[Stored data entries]
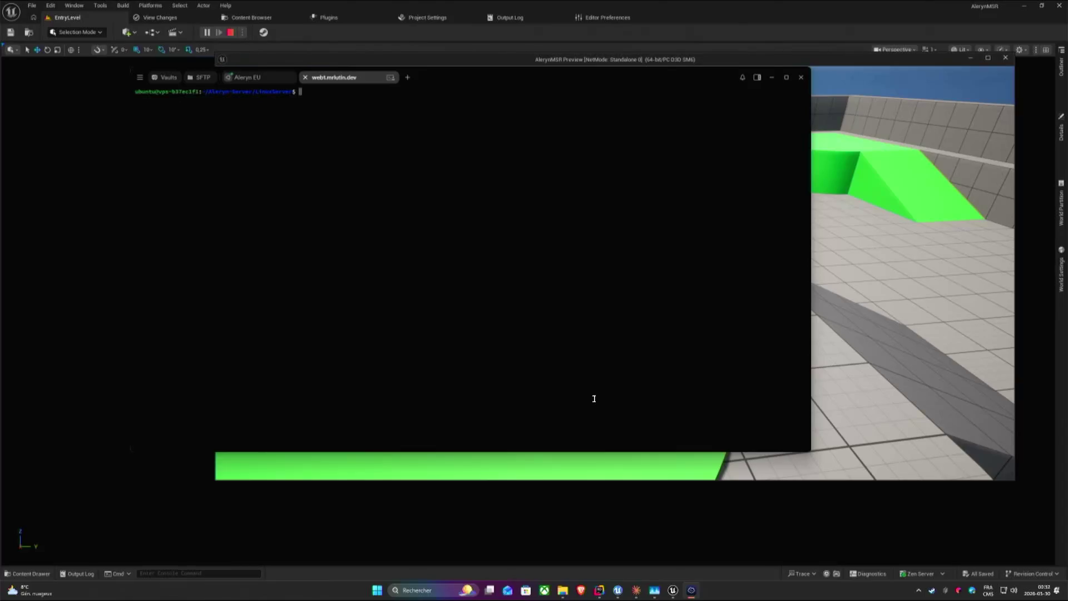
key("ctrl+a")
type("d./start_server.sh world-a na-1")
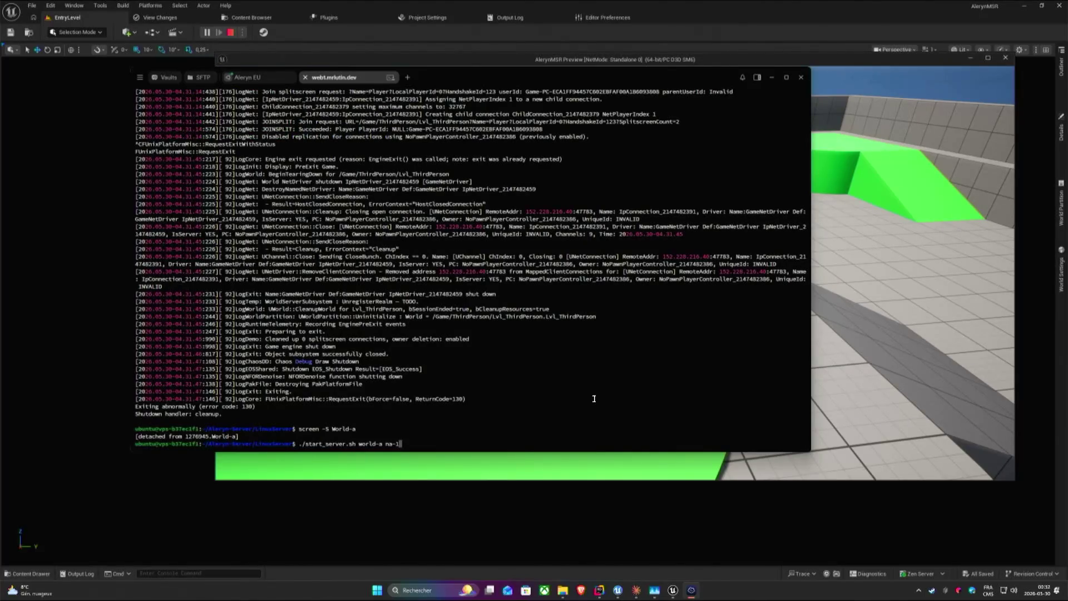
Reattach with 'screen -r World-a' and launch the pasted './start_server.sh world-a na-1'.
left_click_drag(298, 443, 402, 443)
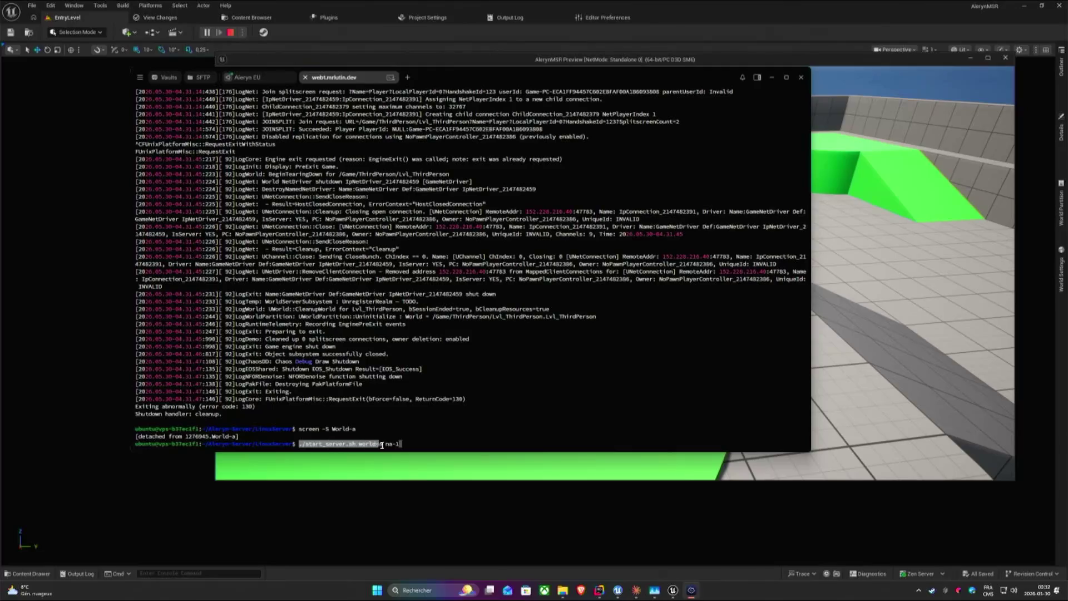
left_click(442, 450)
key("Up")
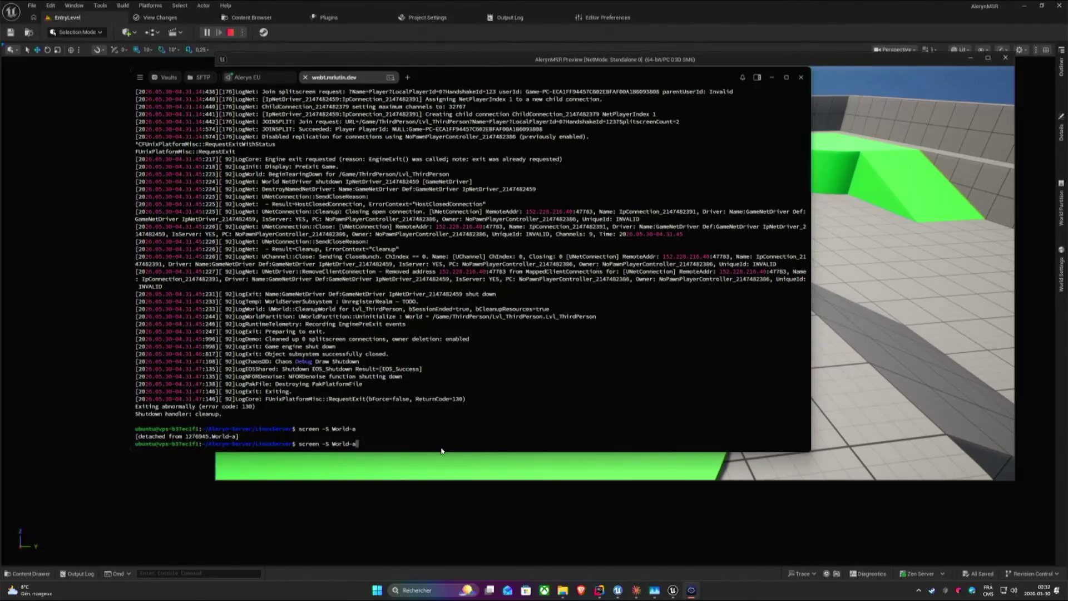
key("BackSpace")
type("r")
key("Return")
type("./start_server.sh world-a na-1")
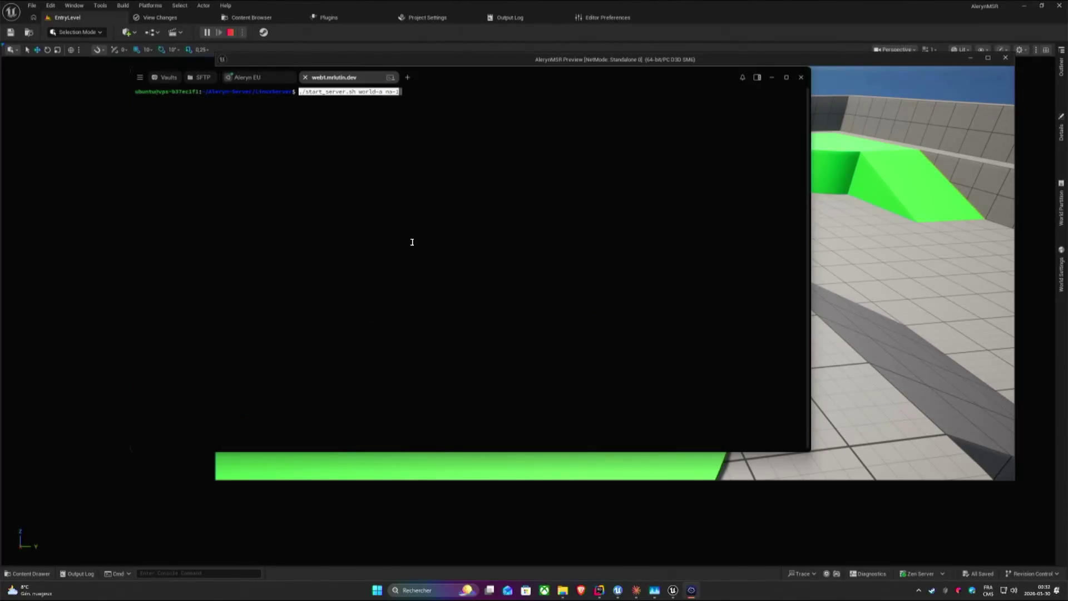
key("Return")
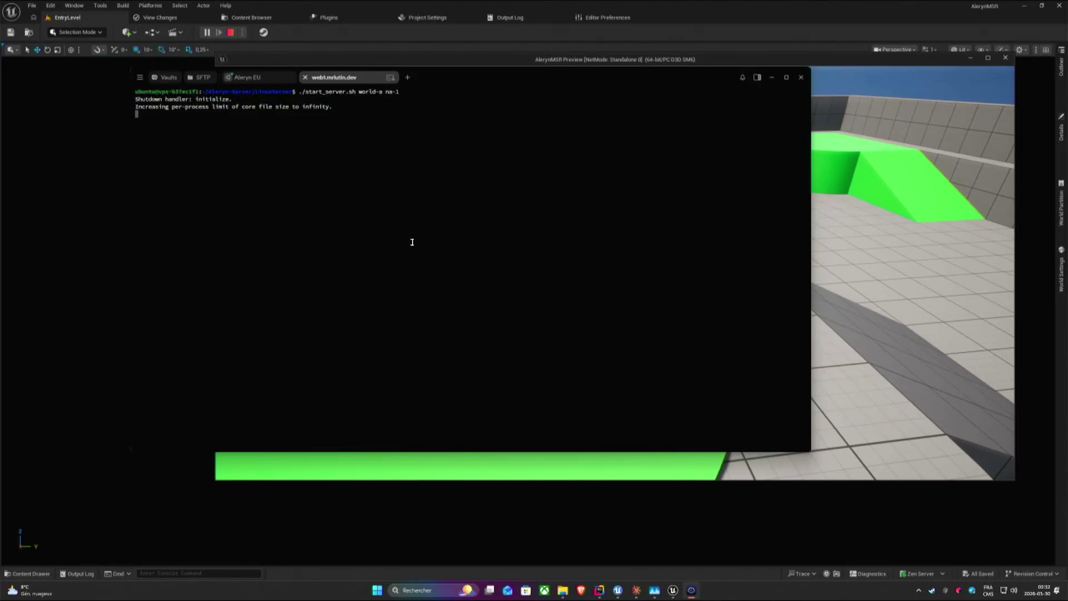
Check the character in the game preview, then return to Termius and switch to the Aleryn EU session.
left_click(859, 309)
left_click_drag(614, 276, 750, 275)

PROBLEM DESCRIPTION | Search the entries for the word "type" and copy every line that has it.

THE COMPLETED TASK |
type("d./start_server.sh world-a na-1")
type("r")
type("./start_server.sh world-a na-1")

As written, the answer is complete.